◆ Given data ◆

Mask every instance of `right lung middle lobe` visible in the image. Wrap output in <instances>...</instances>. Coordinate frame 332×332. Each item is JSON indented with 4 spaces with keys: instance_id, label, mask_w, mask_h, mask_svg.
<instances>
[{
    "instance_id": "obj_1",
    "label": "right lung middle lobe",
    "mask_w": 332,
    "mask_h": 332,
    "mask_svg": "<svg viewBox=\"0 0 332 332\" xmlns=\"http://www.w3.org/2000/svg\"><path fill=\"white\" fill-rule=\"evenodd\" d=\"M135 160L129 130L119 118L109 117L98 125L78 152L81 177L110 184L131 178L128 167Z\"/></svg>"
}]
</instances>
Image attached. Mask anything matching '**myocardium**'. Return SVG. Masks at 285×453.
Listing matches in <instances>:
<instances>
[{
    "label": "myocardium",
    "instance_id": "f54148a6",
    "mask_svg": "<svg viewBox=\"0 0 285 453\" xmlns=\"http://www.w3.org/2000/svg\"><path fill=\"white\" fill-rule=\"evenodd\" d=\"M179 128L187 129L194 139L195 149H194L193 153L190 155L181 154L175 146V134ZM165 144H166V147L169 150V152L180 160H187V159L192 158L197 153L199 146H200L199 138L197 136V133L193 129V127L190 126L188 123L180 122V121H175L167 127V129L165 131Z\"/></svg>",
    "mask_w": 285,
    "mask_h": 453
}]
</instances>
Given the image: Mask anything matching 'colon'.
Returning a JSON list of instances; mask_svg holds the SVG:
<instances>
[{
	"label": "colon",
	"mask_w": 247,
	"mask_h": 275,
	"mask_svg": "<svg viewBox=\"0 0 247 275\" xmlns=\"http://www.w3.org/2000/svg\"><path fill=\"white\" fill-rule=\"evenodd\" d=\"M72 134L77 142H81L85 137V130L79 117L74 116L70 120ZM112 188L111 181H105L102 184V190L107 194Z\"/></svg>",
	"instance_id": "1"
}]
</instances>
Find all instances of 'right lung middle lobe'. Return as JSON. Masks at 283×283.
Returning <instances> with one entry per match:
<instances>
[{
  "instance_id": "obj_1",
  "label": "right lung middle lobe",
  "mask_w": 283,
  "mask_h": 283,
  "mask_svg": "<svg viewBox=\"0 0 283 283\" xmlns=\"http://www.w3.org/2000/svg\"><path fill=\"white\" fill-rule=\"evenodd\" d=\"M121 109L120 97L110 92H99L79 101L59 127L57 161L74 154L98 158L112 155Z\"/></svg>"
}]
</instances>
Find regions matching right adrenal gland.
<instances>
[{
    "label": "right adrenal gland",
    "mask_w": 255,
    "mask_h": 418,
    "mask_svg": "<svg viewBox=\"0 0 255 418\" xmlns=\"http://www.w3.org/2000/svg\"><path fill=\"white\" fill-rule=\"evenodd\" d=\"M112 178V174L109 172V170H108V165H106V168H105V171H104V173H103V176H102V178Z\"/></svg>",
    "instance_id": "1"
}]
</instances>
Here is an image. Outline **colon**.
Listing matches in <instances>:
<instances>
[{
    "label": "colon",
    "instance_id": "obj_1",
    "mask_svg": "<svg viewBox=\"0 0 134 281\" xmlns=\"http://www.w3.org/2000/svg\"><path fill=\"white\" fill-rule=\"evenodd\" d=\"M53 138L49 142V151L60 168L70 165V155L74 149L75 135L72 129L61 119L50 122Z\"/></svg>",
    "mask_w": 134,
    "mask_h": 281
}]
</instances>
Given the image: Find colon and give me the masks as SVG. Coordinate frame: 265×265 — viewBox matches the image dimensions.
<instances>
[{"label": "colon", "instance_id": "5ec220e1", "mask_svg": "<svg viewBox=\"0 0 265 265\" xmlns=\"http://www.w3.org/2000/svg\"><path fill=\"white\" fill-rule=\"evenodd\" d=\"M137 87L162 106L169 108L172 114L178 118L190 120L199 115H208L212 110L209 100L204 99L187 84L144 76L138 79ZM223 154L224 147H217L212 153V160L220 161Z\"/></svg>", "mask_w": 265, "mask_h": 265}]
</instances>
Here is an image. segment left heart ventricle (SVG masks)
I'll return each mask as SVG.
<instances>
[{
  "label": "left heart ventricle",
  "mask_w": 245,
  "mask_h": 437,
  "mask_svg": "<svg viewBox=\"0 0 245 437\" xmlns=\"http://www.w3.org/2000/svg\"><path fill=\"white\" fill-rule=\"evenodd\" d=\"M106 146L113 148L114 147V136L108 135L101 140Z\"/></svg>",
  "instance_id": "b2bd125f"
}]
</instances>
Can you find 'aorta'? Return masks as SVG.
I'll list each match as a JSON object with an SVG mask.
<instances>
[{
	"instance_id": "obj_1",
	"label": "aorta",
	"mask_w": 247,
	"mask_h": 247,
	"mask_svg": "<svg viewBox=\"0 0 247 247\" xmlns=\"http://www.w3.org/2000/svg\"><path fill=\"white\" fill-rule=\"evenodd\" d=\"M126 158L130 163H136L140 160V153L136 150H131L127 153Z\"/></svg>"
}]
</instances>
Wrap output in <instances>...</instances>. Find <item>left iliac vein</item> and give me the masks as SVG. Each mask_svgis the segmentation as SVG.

◆ Required task ◆
Pull out the material above verbatim, starting at the line that contains "Here is an image. segment" and stopping after the final line of the material.

◆ Solution below ◆
Here is an image. segment left heart ventricle (SVG masks)
I'll return each mask as SVG.
<instances>
[{
  "label": "left heart ventricle",
  "mask_w": 245,
  "mask_h": 437,
  "mask_svg": "<svg viewBox=\"0 0 245 437\" xmlns=\"http://www.w3.org/2000/svg\"><path fill=\"white\" fill-rule=\"evenodd\" d=\"M106 146L113 148L114 147V136L108 135L101 140Z\"/></svg>",
  "instance_id": "b2bd125f"
}]
</instances>
Can you find 'aorta'? Return masks as SVG.
I'll list each match as a JSON object with an SVG mask.
<instances>
[{
	"instance_id": "obj_1",
	"label": "aorta",
	"mask_w": 247,
	"mask_h": 247,
	"mask_svg": "<svg viewBox=\"0 0 247 247\" xmlns=\"http://www.w3.org/2000/svg\"><path fill=\"white\" fill-rule=\"evenodd\" d=\"M126 158L130 163H136L140 160V153L136 150H131L127 153Z\"/></svg>"
}]
</instances>
Wrap output in <instances>...</instances>. Find <item>left iliac vein</item> and give me the masks as SVG. Each mask_svgis the segmentation as SVG.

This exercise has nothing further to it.